Wenn Sie das Optimum aus Ihrer Photovoltaikanlage herausholen möchten, dann empfiehlt sich der Einsatz eines Energiemanagers.

Dieser unterstützt Sie dabei, im richtigen Moment möglichst viel Strom selber zu verbrauchen - noch bevor die PV-Anlage die 70-Prozent-Hürde erreicht. 

Dabei geht der Funktionsumfang weite über das automatische ein- und ausschalten von Geräten hinaus. Ein Energiemanager steuert beispielsweise den Stromspeicher, damit dieser nicht am früher morgen sondern bei voller Leistung der Anlage in der Mittagssonne geladen wird. 

Dadurch sind die wirtschaftlichen Auswirkungen der Regelung besonders bei Inhabern eines Stromspeichers eher gering. Der Eigenverbrauch ist in diesem Falle hoch, die Einspeisung ins Stromnetz fällt eher gering aus.

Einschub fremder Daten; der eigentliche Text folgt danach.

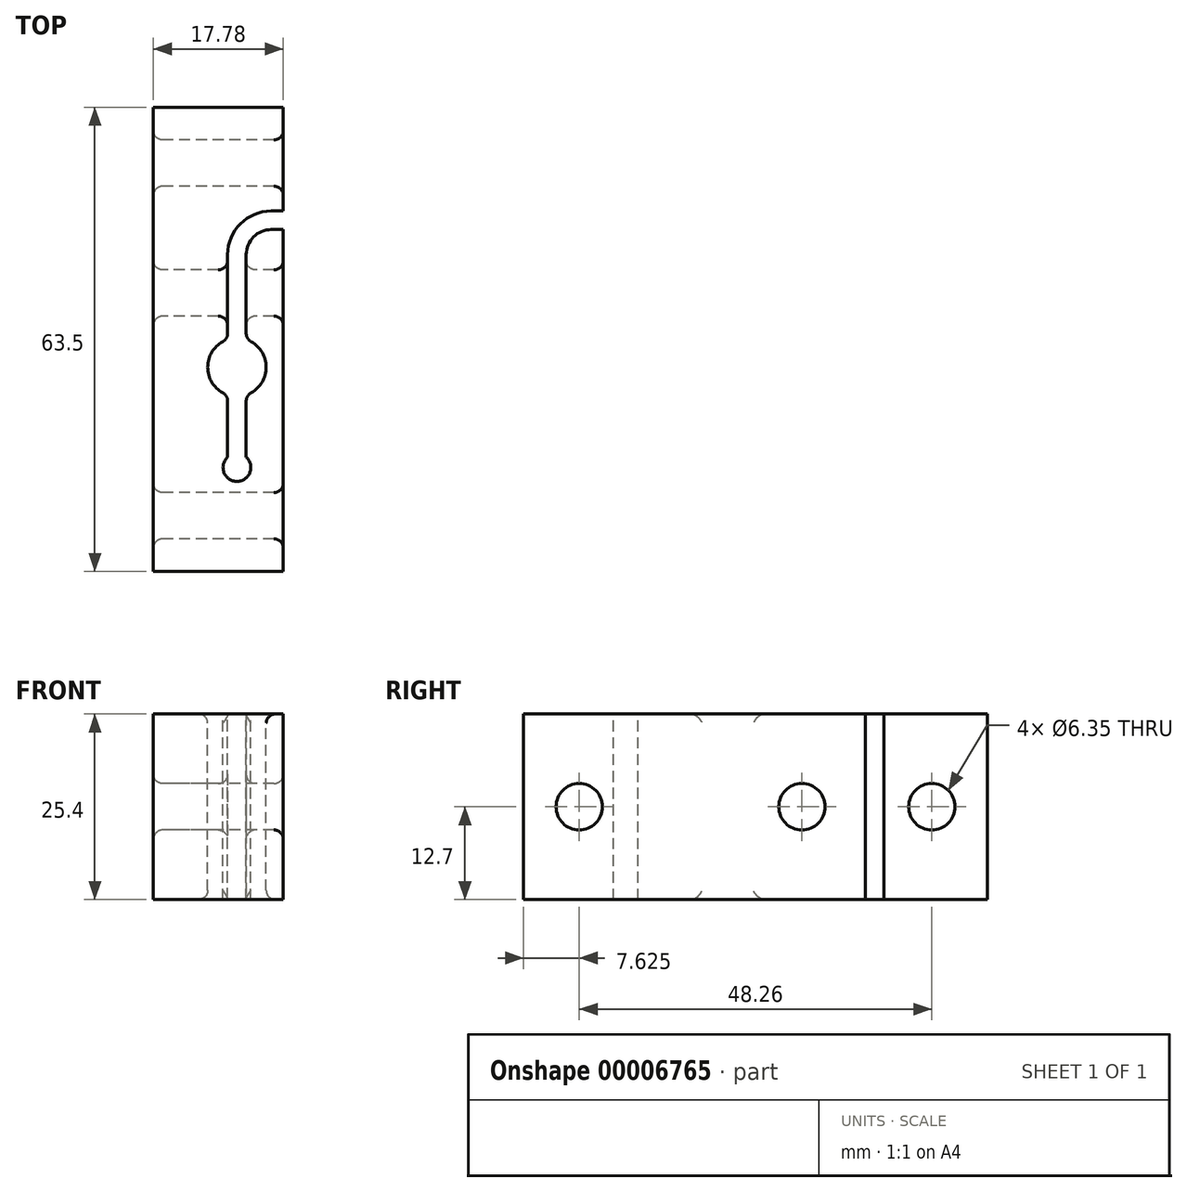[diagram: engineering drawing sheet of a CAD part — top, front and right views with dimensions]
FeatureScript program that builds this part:
annotation { "Feature Type Name" : "Feature", "Feature Type Description" : "" }
export const myFeature = defineFeature(function(context is Context, id is Id, definition is map)
    precondition{}
    {
        {
            var Q0;
            Q0=qCreatedBy(makeId("Top.planeOp"),FACE);
            var sketch = newSketch(context, id + "F0", { "sketchPlane" : qUnion([Q0])});
            skLineSegment(sketch, "E0", {"start": v(-46.47, 46.77) * mm, "end": v(-46.47, -16.73) * mm});
            skLineSegment(sketch, "E1", {"start": v(-46.47, -16.73) * mm, "end": v(-28.69, -16.73) * mm});
            skLineSegment(sketch, "E2", {"start": v(-28.69, -16.73) * mm, "end": v(-28.69, 46.77) * mm});
            skLineSegment(sketch, "E3", {"start": v(-28.69, 46.77) * mm, "end": v(-46.47, 46.77) * mm});
            skSolve(sketch);
        }
        {
            var Q0;
            Q0=makeQuery(id+"F0.imprint","IMPRINT",FACE,{"disambiguationData":[TD([[makeQuery(id+"F0.imprint","IMPRINT",EDGE,{"derivedFrom":sQuery(id+"F0.wireOp",EDGE,"E0")}),1.0]])]});
            extrude(context, id + "F1", {"entities" : qUnion([Q0]), "depth" : 25.4 * mm});
        }
        {
            var Q0;
            Q0=makeQuery(id+"F1.opExtrude","SWEPT_FACE",FACE,{"disambiguationData":[OSD([sQuery(id+"F0.wireOp",EDGE,"E0")])]});
            var sketch = newSketch(context, id + "F2", { "sketchPlane" : qUnion([Q0])});
            skCircle(sketch, "E4", {"center": v(-39.15, 12.7) * mm, "radius": 3.18 * mm});
            skCircle(sketch, "E5", {"center": v(9.1, 12.7) * mm, "radius": 3.18 * mm});
            skCircle(sketch, "E6", {"center": v(-21.37, 12.7) * mm, "radius": 3.18 * mm});
            skSolve(sketch);
        }
        {
            var Q0;
            Q0=makeQuery(id+"F2.imprint","IMPRINT",FACE,{"disambiguationData":[TD([[makeQuery(id+"F2.imprint","IMPRINT",EDGE,{"derivedFrom":sQuery(id+"F2.wireOp",EDGE,"E4")}),1.0]])]});
            var Q1;
            Q1=makeQuery(id+"F2.imprint","IMPRINT",FACE,{"disambiguationData":[TD([[makeQuery(id+"F2.imprint","IMPRINT",EDGE,{"derivedFrom":sQuery(id+"F2.wireOp",EDGE,"E6")}),1.0]])]});
            var Q2;
            Q2=makeQuery(id+"F2.imprint","IMPRINT",FACE,{"disambiguationData":[TD([[makeQuery(id+"F2.imprint","IMPRINT",EDGE,{"derivedFrom":sQuery(id+"F2.wireOp",EDGE,"E5")}),1.0]])]});
            extrude(context, id + "F3", {"entities" : qUnion([Q0, Q1, Q2]), "operationType" : NewBodyOperationType.REMOVE, "endBound" : BoundingType.THROUGH_ALL, "oppositeDirection" : true, "depth" : 25.4 * mm});
        }
        {
            var Q0;
            Q0=makeQuery(id+"F1.opExtrude","CAP_FACE",FACE,{"disambiguationData":[OSD([sQuery(id+"F0.wireOp",EDGE,"E0"),sQuery(id+"F0.wireOp",EDGE,"E1"),sQuery(id+"F0.wireOp",EDGE,"E2"),sQuery(id+"F0.wireOp",EDGE,"E3")])],"isStart":false});
            var sketch = newSketch(context, id + "F4", { "sketchPlane" : qUnion([Q0])});
            skCircle(sketch, "E7", {"center": v(-35.04, 11.21) * mm, "radius": 4 * mm});
            skLineSegment(sketch, "E8", {"start": v(-28.69, 30.05) * mm, "end": v(-30.34, 30.05) * mm});
            skArc(sketch, "E9", {"start": v(-30.34, 30.05) * mm, "mid": v(-32.76, 29.05) * mm, "end": v(-33.77, 26.63) * mm});
            skLineSegment(sketch, "E10", {"start": v(-33.77, 26.63) * mm, "end": v(-33.77, 15) * mm});
            skLineSegment(sketch, "E11.0", {"start": v(-36.3, 26.63) * mm, "end": v(-36.3, 15) * mm});
            skArc(sketch, "E11.1", {"start": v(-30.34, 32.6) * mm, "mid": v(-34.56, 30.84) * mm, "end": v(-36.3, 26.63) * mm});
            skLineSegment(sketch, "E11.2", {"start": v(-28.69, 32.6) * mm, "end": v(-30.34, 32.6) * mm});
            skLineSegment(sketch, "E12", {"start": v(-36.3, 7.42) * mm, "end": v(-36.3, -1.08) * mm});
            skLineSegment(sketch, "E13", {"start": v(-33.77, 7.42) * mm, "end": v(-33.77, -1.08) * mm});
            skCircle(sketch, "E14", {"center": v(-35.04, -2.5) * mm, "radius": 1.9 * mm});
            skSolve(sketch);
        }
        {
            var Q0;
            {var subQ4=sQuery(id+"F4.wireOp",EDGE,"E8");Q0=makeQuery(id+"F4.imprint","IMPRINT",FACE,{"disambiguationData":[TD([[makeQuery(id+"F4.imprint","IMPRINT",EDGE,{"derivedFrom":subQ4}),-1.0]])]});}
            var Q1;
            {var subQ0=sQuery(id+"F4.wireOp",EDGE,"E7");var subQ2=makeQuery(id+"F4.imprint","INTERSECT",VERTEX,{"derivedFrom":[subQ0,sQuery(id+"F4.wireOp",EDGE,"E10")]});Q1=makeQuery(id+"F4.imprint","IMPRINT",FACE,{"disambiguationData":[TD([[makeQuery(id+"F4.imprint","IMPRINT",EDGE,{"disambiguationData":[TD([[subQ2,-1.0]])],"derivedFrom":subQ0}),1.0]])]});}
            var Q2;
            {var subQ1=sQuery(id+"F4.wireOp",EDGE,"E12");Q2=makeQuery(id+"F4.imprint","IMPRINT",FACE,{"disambiguationData":[TD([[makeQuery(id+"F4.imprint","IMPRINT",EDGE,{"derivedFrom":subQ1}),1.0]])]});}
            var Q3;
            {var subQ0=sQuery(id+"F4.wireOp",EDGE,"E14");var subQ2=makeQuery(id+"F4.imprint","INTERSECT",VERTEX,{"derivedFrom":[sQuery(id+"F4.wireOp",EDGE,"E12"),subQ0]});Q3=makeQuery(id+"F4.imprint","IMPRINT",FACE,{"disambiguationData":[TD([[makeQuery(id+"F4.imprint","IMPRINT",EDGE,{"disambiguationData":[TD([[subQ2,1.0]])],"derivedFrom":subQ0}),1.0]])]});}
            extrude(context, id + "F5", {"entities" : qUnion([Q0, Q1, Q2, Q3]), "operationType" : NewBodyOperationType.REMOVE, "endBound" : BoundingType.THROUGH_ALL, "oppositeDirection" : true, "depth" : 25.4 * mm});
        }
        {
            var Q0;
            Q0=makeQuery(id+"F5.boolean.opBoolean","COPY",FACE,{"derivedFrom":makeQuery(id+"F5.opExtrude","SWEPT_FACE",FACE,{"disambiguationData":[OSD([sQuery(id+"F4.wireOp",EDGE,"E7")])]})});
            var Q1;
            Q1=makeQuery(id+"F3.boolean.opBoolean","COPY",FACE,{"derivedFrom":makeQuery(id+"F3.opExtrude","SWEPT_FACE",FACE,{"disambiguationData":[OSD([sQuery(id+"F2.wireOp",EDGE,"E5")])]})});
            var Q2;
            Q2=makeQuery(id+"F5.boolean.opBoolean","SPLIT",FACE,{"disambiguationData":[TD([makeQuery(id+"F1.opExtrude","SWEPT_FACE",FACE,{"disambiguationData":[OSD([sQuery(id+"F0.wireOp",EDGE,"E2")])]})])],"derivedFrom":makeQuery(id+"F3.boolean.opBoolean","COPY",FACE,{"derivedFrom":makeQuery(id+"F3.opExtrude","SWEPT_FACE",FACE,{"disambiguationData":[OSD([sQuery(id+"F2.wireOp",EDGE,"E6")])]})})});
            var Q3;
            Q3=makeQuery(id+"F3.boolean.opBoolean","COPY",FACE,{"derivedFrom":makeQuery(id+"F3.opExtrude","SWEPT_FACE",FACE,{"disambiguationData":[OSD([sQuery(id+"F2.wireOp",EDGE,"E4")])]})});
            var Q4;
            Q4=makeQuery(id+"F5.boolean.opBoolean","SPLIT",FACE,{"disambiguationData":[TD([makeQuery(id+"F1.opExtrude","SWEPT_FACE",FACE,{"disambiguationData":[OSD([sQuery(id+"F0.wireOp",EDGE,"E0")])]})])],"derivedFrom":makeQuery(id+"F3.boolean.opBoolean","COPY",FACE,{"derivedFrom":makeQuery(id+"F3.opExtrude","SWEPT_FACE",FACE,{"disambiguationData":[OSD([sQuery(id+"F2.wireOp",EDGE,"E6")])]})})});
            fillet(context, id + "F6", {"entities" : qUnion([Q0, Q1, Q2, Q3, Q4]), "radius" : 1.27 * mm, "tangentPropagation" : true, "allowEdgeOverflow" : false});
        }
    });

Smarte Energiespeicher lernen zudem das Verbrauchsverhalten der Bewohner und wissen genau, wann gekocht wird oder wann das Elektroauto geladen werden soll. Die schlauen Geräte tun einfach alles, damit die 70-Prozent-Regelung nicht greift. 

Wenn Sie daher clever mit dem Eigenverbrauch umgehen und auf smartes Zubehör setzen, dann fällt die Abregelung wenig ins Gewicht. Die Auswirkungen auf die Wirtschaftlichkeit sind entsprechend niedrig.